[[ Data section, beginning ]]
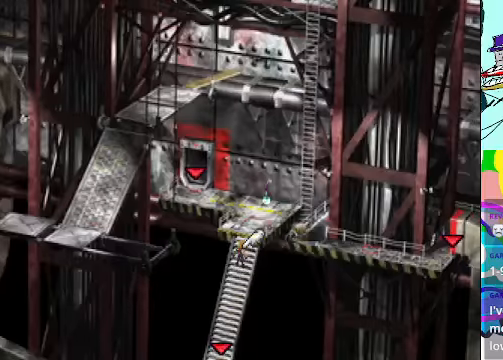
Gameplay with a controller (Xbox layout); each line is a JSON object with the inputs held at the frame after it. "events" lists button and stick changes between this image and that frame as [ms after this image, input, new state], when the widget could be followed in between. Not read: L3 R3 right_stick.
{"buttons": ["A"], "left_stick": "center", "events": [[367, "A", "down"]]}
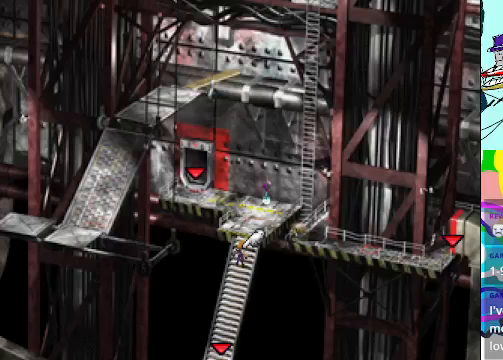
{"buttons": ["A", "DPAD_UP"], "left_stick": "center", "events": [[467, "DPAD_UP", "down"]]}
[[ Data section, end ]]
All lines with the word "buttons" should be copied from the material above.

Reply >>
{"buttons": ["A"], "left_stick": "center", "events": [[367, "A", "down"]]}
{"buttons": ["A", "DPAD_UP"], "left_stick": "center", "events": [[467, "DPAD_UP", "down"]]}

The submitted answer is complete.